**Directions**
Reproduce word for word the stretch of the listing below from the line containing "What is the range of Y" through the end of the listing, leaving out the pictures.

**Source data**
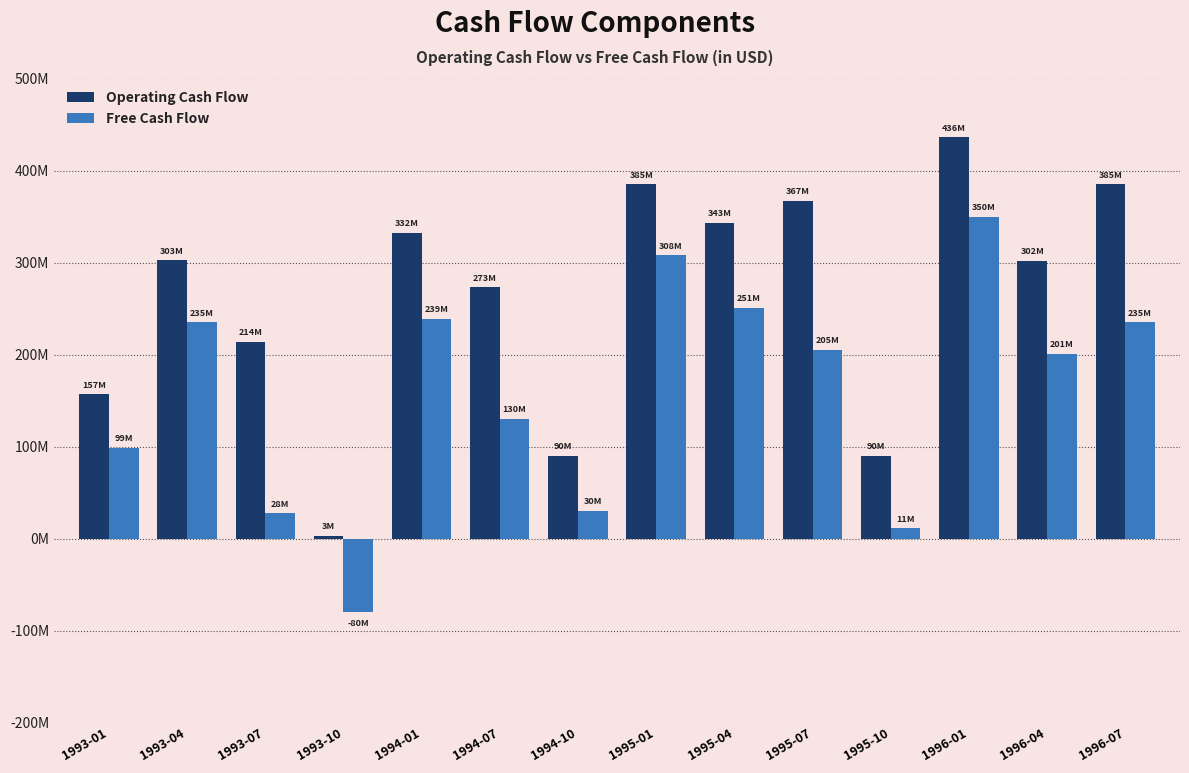

What is the label of the 3rd bar from the left?

1993-07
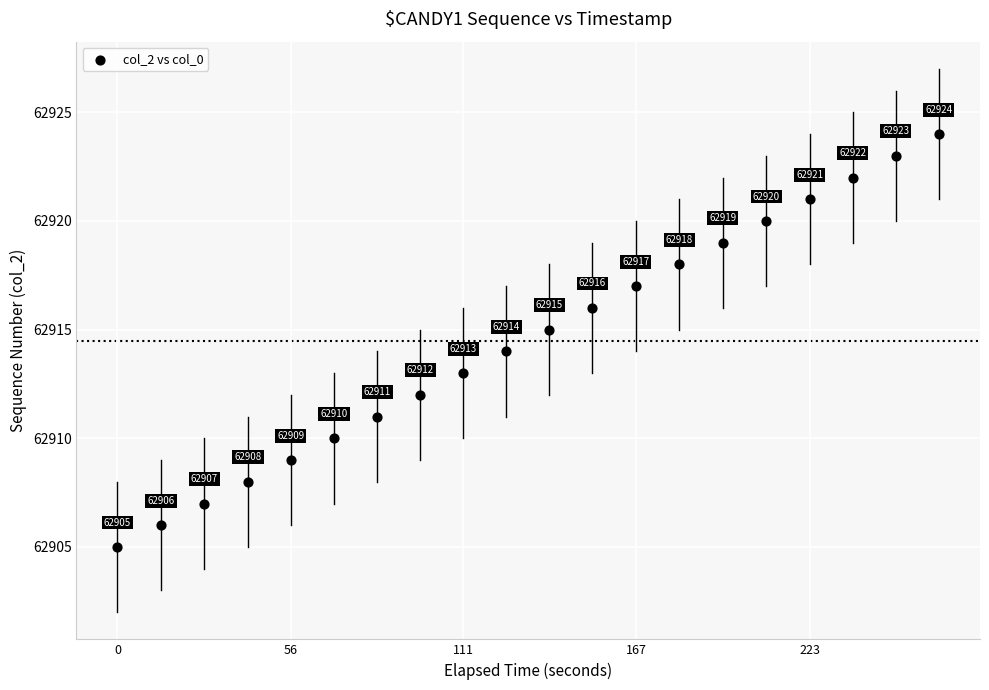

What is the range of Y values (max minus min)?

19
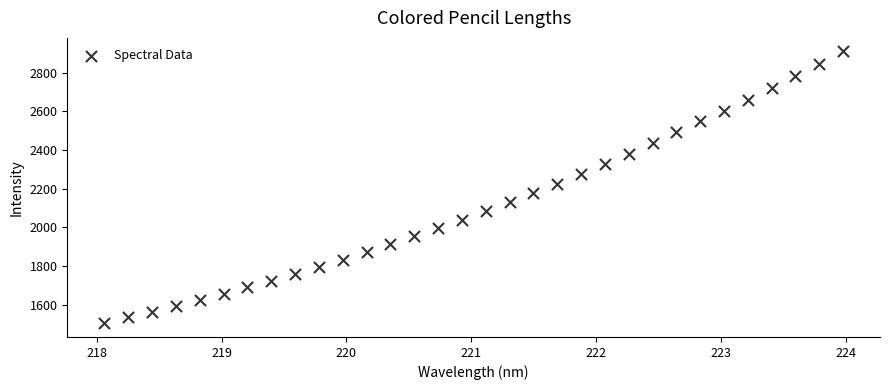

What is the range of X values (max minus min)?

5.9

**Task result**
What is the range of Y values (max minus min)?

19

What is the range of X values (max minus min)?

5.9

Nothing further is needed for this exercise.